• Task instructions: Rewrite the stretch of the invention background below that begins at the words "BACKGROUND OF THE" and stops after "form the container.", replacing "mandrel" with "arbor" wherever it occurs.

• Excerpted passage:
* * *

BACKGROUND OF THE INVENTION
Food and drink products and other perishable items are often packaged in tubular containers, which are sealed at both ends. These tubular containers typically include at least one structural body ply an impervious liner ply, and are formed by wrapping continuous strips of body and liner ply material around a mandrel of a desired shape to create a tubular structure. The plies may be spirally wound around the mandrel or passed through a series of forming elements so as to be wrapped in a convolute shape around the mandrel. At the downstream end of the mandrel, the tube is cut into discrete lengths and is then fitted with end closures to form the container.
Current commercial containers often have membrane-type lids or end closures heat sealed to a curled or bead-shaped rim of the composite container wall to form a peelable seal. The rim is formed by turning outwardly the end of the container to position the inner layer of the liner material on the outwardly curved surface.

* * *

• Dataset rows:
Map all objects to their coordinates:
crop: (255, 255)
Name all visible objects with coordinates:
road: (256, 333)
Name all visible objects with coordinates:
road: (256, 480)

* * *

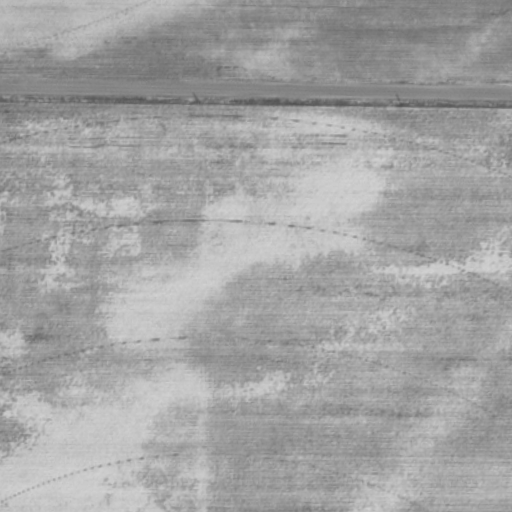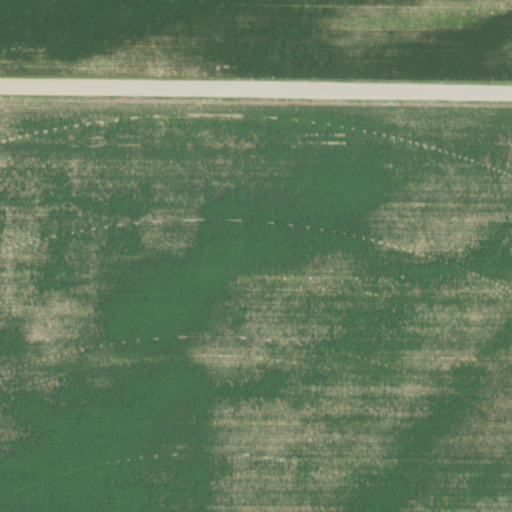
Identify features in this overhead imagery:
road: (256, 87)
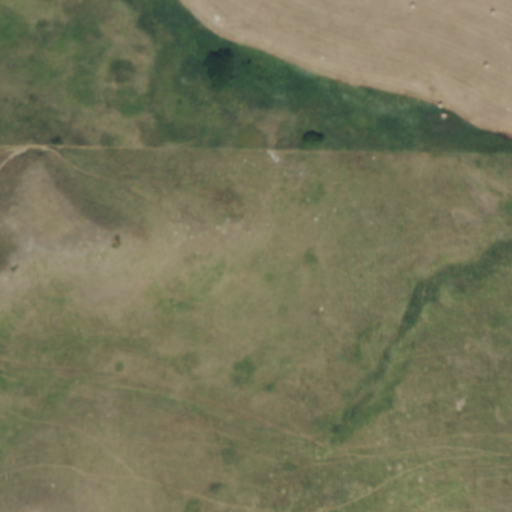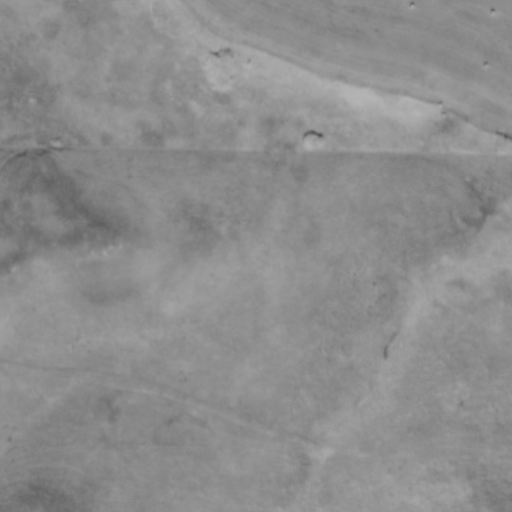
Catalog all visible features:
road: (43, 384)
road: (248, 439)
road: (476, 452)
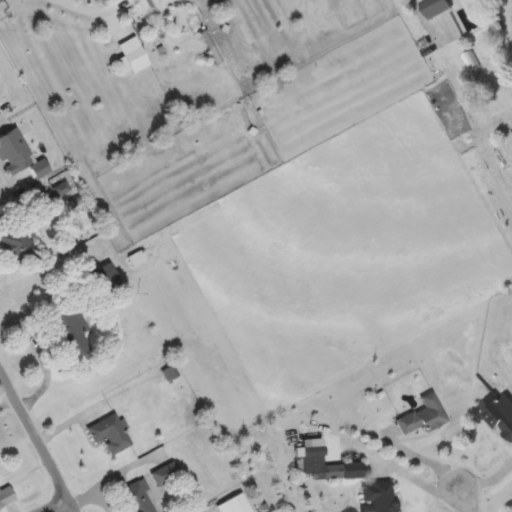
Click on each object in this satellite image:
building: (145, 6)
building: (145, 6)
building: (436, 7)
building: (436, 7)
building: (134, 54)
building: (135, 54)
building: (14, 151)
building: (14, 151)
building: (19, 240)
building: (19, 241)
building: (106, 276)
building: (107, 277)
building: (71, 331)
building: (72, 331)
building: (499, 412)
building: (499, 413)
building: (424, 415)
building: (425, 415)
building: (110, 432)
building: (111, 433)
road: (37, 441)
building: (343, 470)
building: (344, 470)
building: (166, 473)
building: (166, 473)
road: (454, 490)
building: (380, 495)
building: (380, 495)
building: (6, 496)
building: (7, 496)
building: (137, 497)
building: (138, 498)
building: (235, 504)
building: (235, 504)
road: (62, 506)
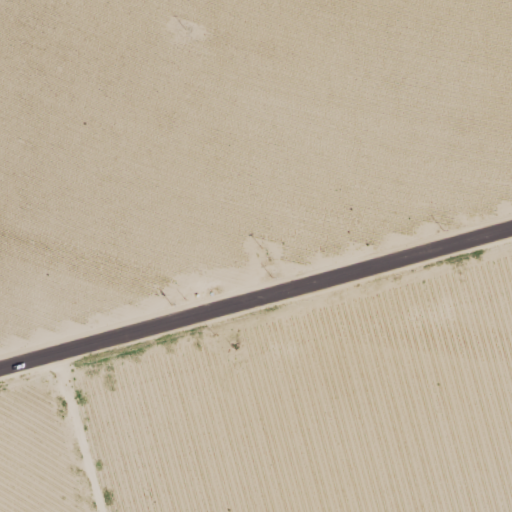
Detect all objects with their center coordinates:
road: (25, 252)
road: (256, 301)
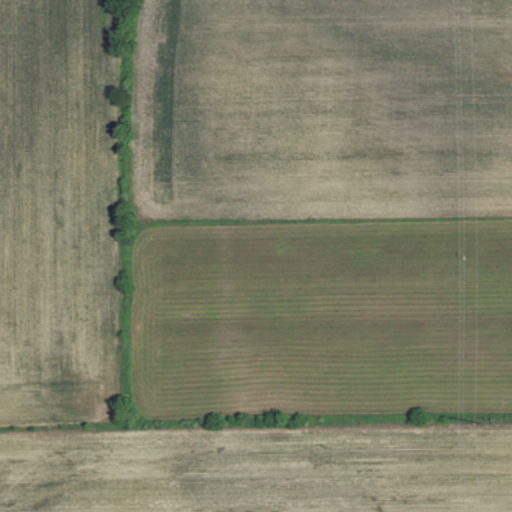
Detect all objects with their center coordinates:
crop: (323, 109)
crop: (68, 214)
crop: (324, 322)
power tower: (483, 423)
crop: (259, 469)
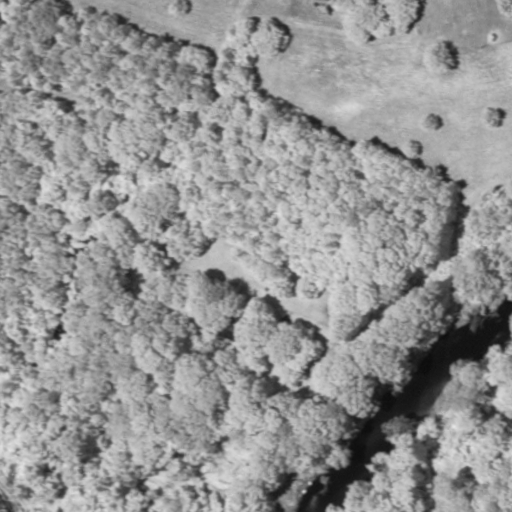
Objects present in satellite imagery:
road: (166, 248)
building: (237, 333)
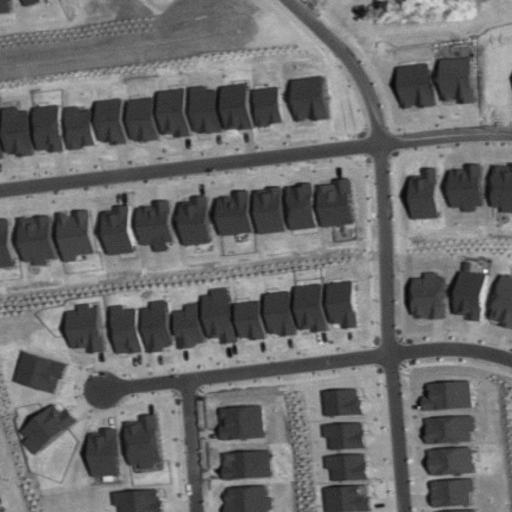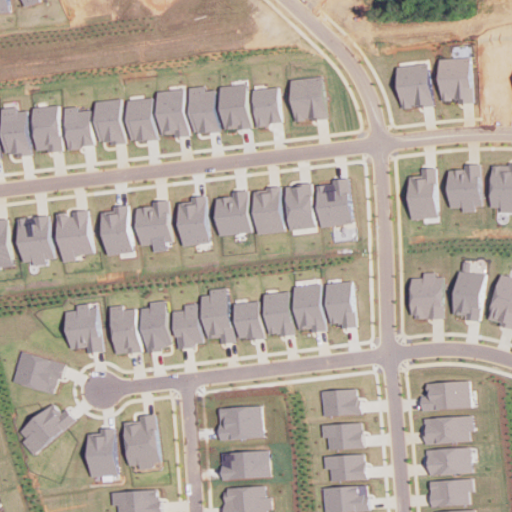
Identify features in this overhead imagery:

* * *

• Response for this exercise:
BACKGROUND OF THE INVENTION
Food and drink products and other perishable items are often packaged in tubular containers, which are sealed at both ends. These tubular containers typically include at least one structural body ply an impervious liner ply, and are formed by wrapping continuous strips of body and liner ply material around a arbor of a desired shape to create a tubular structure. The plies may be spirally wound around the arbor or passed through a series of forming elements so as to be wrapped in a convolute shape around the arbor. At the downstream end of the arbor, the tube is cut into discrete lengths and is then fitted with end closures to form the container.